Abstract

No study has so far evaluated the impact of chronic kidney disease (CKD) on high-on treatment platelet reactivity (HRPR) with ticagrelor and their prognostic consequences, that were therefore the aim of the present study. Patients on dual antiplatelet therapy with ASA+ticagrelor (90mg/twice a day) after percutaneous coronary revascularization for ACS were scheduled for platelet function assessment 30-90 days post-discharge. The primary study endpoint was defined as the occurrence of major cardiovascular events (a composite of cardiovascular death, recurrent acute coronary syndrome (MI), target vessel revascularization) at the longest available follow-up. We included 396 patients, that were divided according to CKD (eGFR <or≥ 60 mL/min). Mean platelet reactivity was comparable irrespective of renal function Prevalence of high platelet reactivity (HRPR) on Ticagrelor was similar among patients with or without CKD (9.7% vs. 11.8%, P=0.84).
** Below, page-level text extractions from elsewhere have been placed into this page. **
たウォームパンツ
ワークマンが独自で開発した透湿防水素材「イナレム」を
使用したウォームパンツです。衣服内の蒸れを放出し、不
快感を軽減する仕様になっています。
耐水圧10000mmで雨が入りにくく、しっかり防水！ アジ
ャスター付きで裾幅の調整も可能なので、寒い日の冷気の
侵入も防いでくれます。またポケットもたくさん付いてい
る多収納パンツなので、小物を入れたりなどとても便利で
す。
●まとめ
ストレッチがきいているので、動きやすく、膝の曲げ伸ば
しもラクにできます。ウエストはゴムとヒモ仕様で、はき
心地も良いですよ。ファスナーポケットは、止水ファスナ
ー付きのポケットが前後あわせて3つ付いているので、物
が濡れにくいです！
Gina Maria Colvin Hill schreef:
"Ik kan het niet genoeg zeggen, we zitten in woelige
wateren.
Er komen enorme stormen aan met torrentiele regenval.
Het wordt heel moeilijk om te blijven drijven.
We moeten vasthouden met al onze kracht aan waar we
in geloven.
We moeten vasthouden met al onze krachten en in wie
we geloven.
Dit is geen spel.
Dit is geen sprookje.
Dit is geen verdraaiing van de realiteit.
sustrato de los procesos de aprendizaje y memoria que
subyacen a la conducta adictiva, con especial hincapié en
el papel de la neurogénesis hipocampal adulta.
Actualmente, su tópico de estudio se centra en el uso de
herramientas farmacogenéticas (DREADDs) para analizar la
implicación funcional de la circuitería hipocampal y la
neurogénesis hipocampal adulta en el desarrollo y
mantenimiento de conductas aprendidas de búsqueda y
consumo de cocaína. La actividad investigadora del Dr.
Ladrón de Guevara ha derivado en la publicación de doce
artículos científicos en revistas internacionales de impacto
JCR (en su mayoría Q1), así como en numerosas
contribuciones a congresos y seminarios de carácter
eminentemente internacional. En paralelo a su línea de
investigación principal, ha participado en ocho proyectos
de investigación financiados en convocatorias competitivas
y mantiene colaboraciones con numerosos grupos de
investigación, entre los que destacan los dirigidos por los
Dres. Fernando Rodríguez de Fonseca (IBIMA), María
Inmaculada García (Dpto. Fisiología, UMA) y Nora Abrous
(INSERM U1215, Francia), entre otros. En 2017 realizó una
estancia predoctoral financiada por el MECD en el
At a mean follow-up of 939±581.4 days, 21.2% of the patients experienced the primary composite endpoint, with a similar rate of events in patients CKD or normal renal function (22.2% vs. 21.2% HR [95%CI]= 0.92[0.52-1.61], P=0.77), and no difference in survival, ischemic and bleeding endpoints. After correction for baseline differences CKD did not emerge as an independent predictor of either HRPR (adjusted OR [95%CI]=0.47 [0.18;1.25], P=0.13) or MACE (adjusted HR [95%CI]=0.66 [0.34-1.29] P=0.18). In the present study we demonstrated that among ACS patients on DAPT with ASA and ticagrelor after PCI, renal failure is not associated with a higher rate of HRPR or to an increased risk of mortality or major ischemic and bleeding events.